Now you’ve learned about your product, your target market, and your target response, you are ready to write your introduction page.
The introduction page may also be your home page. If you have one product or service – the introduction page will definitely be your home page. If you have several products and services that you are marketing on your website – you will need to have an introduction page for each product or service.
The purpose of the introduction page – is just what it says – it “introduces” your product or service. This is the place where you need to spend the most time thinking very carefully about what you are saying. If you lose a visitor here, you’ve basically lost them forever.
Parts of the opening page
- Headline: “Get in here and read this page!” Well, it’s not going to say that, but it will accomplish that. Here are some pointers:
- Ask a question.
- Create urgency – time limited offer.
- Use a reference to money – cheap, affordable, do you want more money? etc…
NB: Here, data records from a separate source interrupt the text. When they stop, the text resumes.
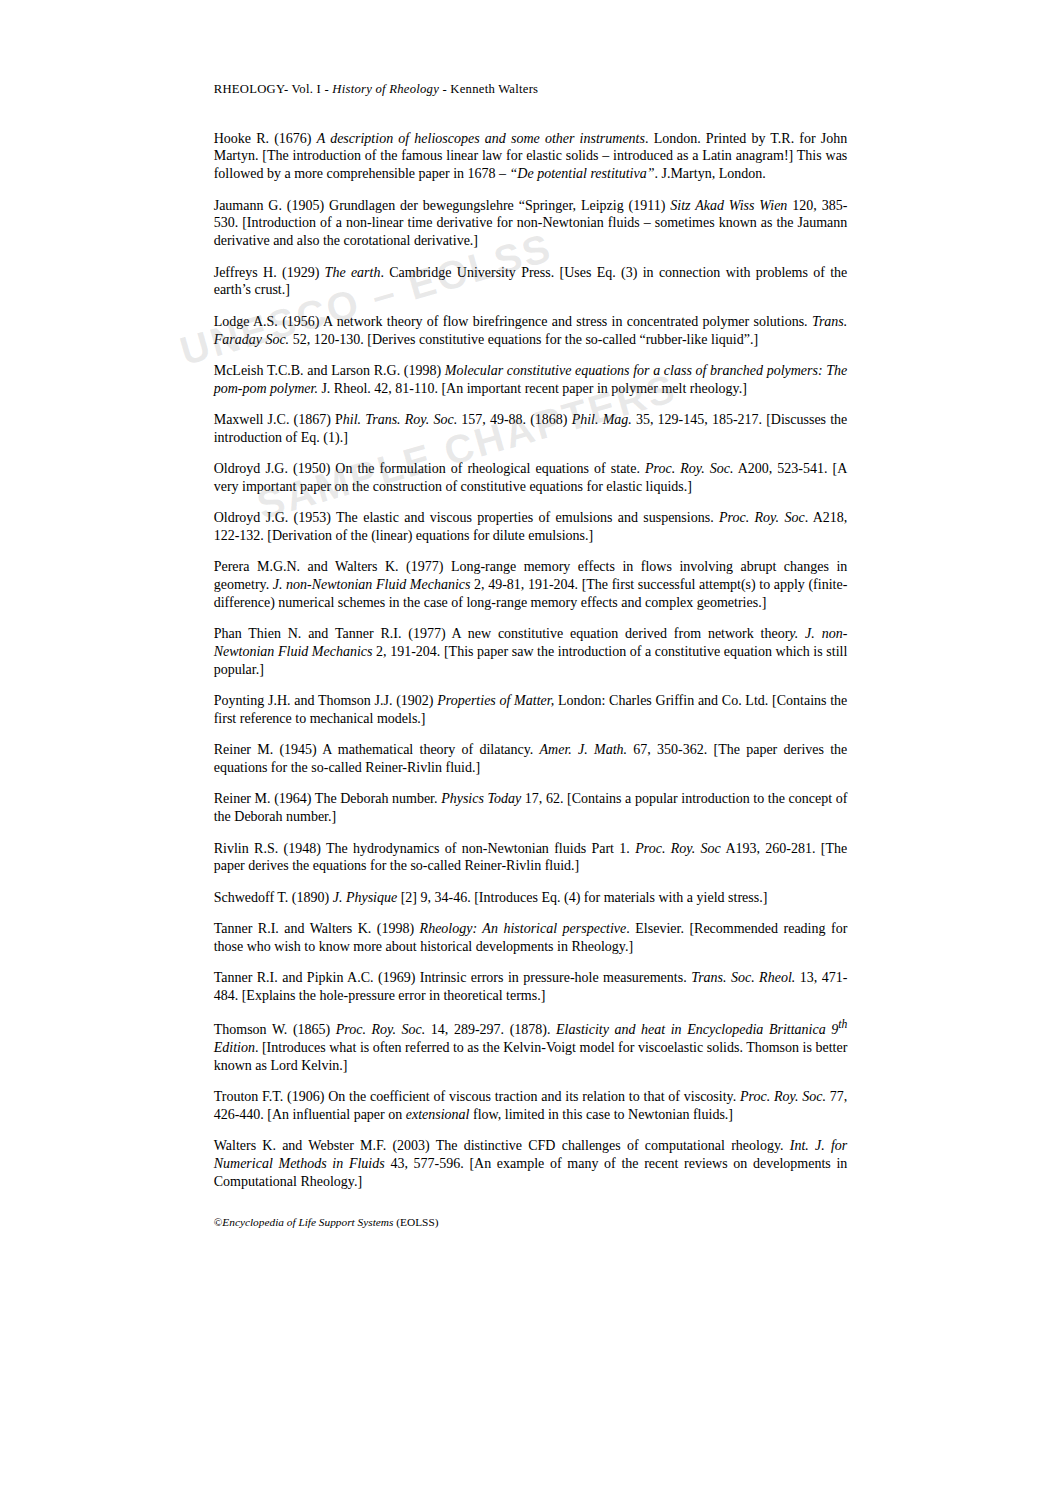RHEOLOGY- Vol. I - History of Rheology - Kenneth Walters
UNESCO – EOLSS
SAMPLE CHAPTERS
Hooke R. (1676) A description of helioscopes and some other instruments. London. Printed by T.R. for John Martyn. [The introduction of the famous linear law for elastic solids – introduced as a Latin anagram!] This was followed by a more comprehensible paper in 1678 – “De potential restitutiva”. J.Martyn, London.
Jaumann G. (1905) Grundlagen der bewegungslehre “Springer, Leipzig (1911) Sitz Akad Wiss Wien 120, 385-530. [Introduction of a non-linear time derivative for non-Newtonian fluids – sometimes known as the Jaumann derivative and also the corotational derivative.]
Jeffreys H. (1929) The earth. Cambridge University Press. [Uses Eq. (3) in connection with problems of the earth’s crust.]
Lodge A.S. (1956) A network theory of flow birefringence and stress in concentrated polymer solutions. Trans. Faraday Soc. 52, 120-130. [Derives constitutive equations for the so-called “rubber-like liquid”.]
McLeish T.C.B. and Larson R.G. (1998) Molecular constitutive equations for a class of branched polymers: The pom-pom polymer. J. Rheol. 42, 81-110. [An important recent paper in polymer melt rheology.]
Maxwell J.C. (1867) Phil. Trans. Roy. Soc. 157, 49-88. (1868) Phil. Mag. 35, 129-145, 185-217. [Discusses the introduction of Eq. (1).]
Oldroyd J.G. (1950) On the formulation of rheological equations of state. Proc. Roy. Soc. A200, 523-541. [A very important paper on the construction of constitutive equations for elastic liquids.]
Oldroyd J.G. (1953) The elastic and viscous properties of emulsions and suspensions. Proc. Roy. Soc. A218, 122-132. [Derivation of the (linear) equations for dilute emulsions.]
Perera M.G.N. and Walters K. (1977) Long-range memory effects in flows involving abrupt changes in geometry. J. non-Newtonian Fluid Mechanics 2, 49-81, 191-204. [The first successful attempt(s) to apply (finite-difference) numerical schemes in the case of long-range memory effects and complex geometries.]
Phan Thien N. and Tanner R.I. (1977) A new constitutive equation derived from network theory. J. non-Newtonian Fluid Mechanics 2, 191-204. [This paper saw the introduction of a constitutive equation which is still popular.]
Poynting J.H. and Thomson J.J. (1902) Properties of Matter, London: Charles Griffin and Co. Ltd. [Contains the first reference to mechanical models.]
Reiner M. (1945) A mathematical theory of dilatancy. Amer. J. Math. 67, 350-362. [The paper derives the equations for the so-called Reiner-Rivlin fluid.]
Reiner M. (1964) The Deborah number. Physics Today 17, 62. [Contains a popular introduction to the concept of the Deborah number.]
Rivlin R.S. (1948) The hydrodynamics of non-Newtonian fluids Part 1. Proc. Roy. Soc A193, 260-281. [The paper derives the equations for the so-called Reiner-Rivlin fluid.]
Schwedoff T. (1890) J. Physique [2] 9, 34-46. [Introduces Eq. (4) for materials with a yield stress.]
Tanner R.I. and Walters K. (1998) Rheology: An historical perspective. Elsevier. [Recommended reading for those who wish to know more about historical developments in Rheology.]
Tanner R.I. and Pipkin A.C. (1969) Intrinsic errors in pressure-hole measurements. Trans. Soc. Rheol. 13, 471-484. [Explains the hole-pressure error in theoretical terms.]
Thomson W. (1865) Proc. Roy. Soc. 14, 289-297. (1878). Elasticity and heat in Encyclopedia Brittanica 9th Edition. [Introduces what is often referred to as the Kelvin-Voigt model for viscoelastic solids. Thomson is better known as Lord Kelvin.]
Trouton F.T. (1906) On the coefficient of viscous traction and its relation to that of viscosity. Proc. Roy. Soc. 77, 426-440. [An influential paper on extensional flow, limited in this case to Newtonian fluids.]
Walters K. and Webster M.F. (2003) The distinctive CFD challenges of computational rheology. Int. J. for Numerical Methods in Fluids 43, 577-596. [An example of many of the recent reviews on developments in Computational Rheology.]
©Encyclopedia of Life Support Systems (EOLSS)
- Create a situation of pain – you are in pain – and I can help you. (Pain is relative – a painful situation may simply be that someone doesn’t have enough time to have a morning cup of coffee.)
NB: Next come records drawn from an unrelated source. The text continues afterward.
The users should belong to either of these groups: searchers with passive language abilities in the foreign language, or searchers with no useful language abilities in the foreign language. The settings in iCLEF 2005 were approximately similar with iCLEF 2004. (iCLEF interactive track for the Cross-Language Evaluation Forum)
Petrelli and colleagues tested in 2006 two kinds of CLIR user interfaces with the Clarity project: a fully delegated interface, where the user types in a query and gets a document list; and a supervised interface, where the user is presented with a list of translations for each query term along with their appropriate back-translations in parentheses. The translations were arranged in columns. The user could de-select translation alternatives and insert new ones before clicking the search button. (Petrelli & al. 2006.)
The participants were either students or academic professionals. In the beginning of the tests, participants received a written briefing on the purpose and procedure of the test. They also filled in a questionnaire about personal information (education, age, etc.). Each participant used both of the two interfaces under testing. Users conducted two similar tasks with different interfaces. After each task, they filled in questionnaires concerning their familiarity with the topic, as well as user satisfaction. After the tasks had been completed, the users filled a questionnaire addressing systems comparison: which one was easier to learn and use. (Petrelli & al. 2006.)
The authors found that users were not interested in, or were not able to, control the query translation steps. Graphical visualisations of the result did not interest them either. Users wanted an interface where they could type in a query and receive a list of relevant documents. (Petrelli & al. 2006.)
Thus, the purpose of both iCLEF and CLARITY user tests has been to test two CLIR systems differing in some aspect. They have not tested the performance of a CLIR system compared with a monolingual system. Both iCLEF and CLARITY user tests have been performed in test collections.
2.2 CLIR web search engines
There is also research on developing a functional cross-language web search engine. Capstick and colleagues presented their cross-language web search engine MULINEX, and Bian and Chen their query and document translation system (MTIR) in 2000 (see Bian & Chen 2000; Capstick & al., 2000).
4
- Offer a solution to a problem that your visitor might have.
- Opening Sentence: The opening sentence should blast people with the biggest, best benefit your product has to offer – and why it’s unique, why it’s better than anyone else’s product or service. Marketing experts have termed this sentence “the unique selling proposition”.
- Logo: Your company logo – or a name – something which indicates where your visitors are.
- Benefits: The following copy should present the benefits of your product.
- Closing Sentence: Entice them to click to the next page. Give them a hint of what’s on the next page – or ask another question which will lead them to the next page.
After the opening page – you can lead them on to the next page which may explain more benefits. Or the next page may explain the features of your product – what the product does.
Features are not the same thing as benefits. Benefits go to the emotion of a product – they tell people what that product is going to do for them emotionally – how the product will fulfill their needs. Features will describe the product – the details of what’s included in your product or service.
The idea is to hook them with the benefits – then describe the product in more detail.
Tip #1: You must believe in your product – and you must transfer that belief to your visitors. If you are writing about something you don’t believe in – that will be transferred through your writing – people will see through it.
Tip #2: When you are analyzing your target market – think about how much “hype” they can take. Are your visitors the “down-to-earth” type and can’t take much hype? For instance, “Buy this – increase your profits by 400%.” Are they of the opinion that, “If it sounds too good to be true, it is.” Or do they have a high tolerance for this sort of thing? Can they wade through the “hype” and really believe it? Go by this standard: if it sounds like hype to you – it will sound like hype to your visitor. The trick is to get enough hype to get them to read, but to have enough content to keep them reading.
Tip #3: Web copy is never done; keep rereading and going over it again and again. Let it rest for a week – then come back to it. There’s always something you can improve.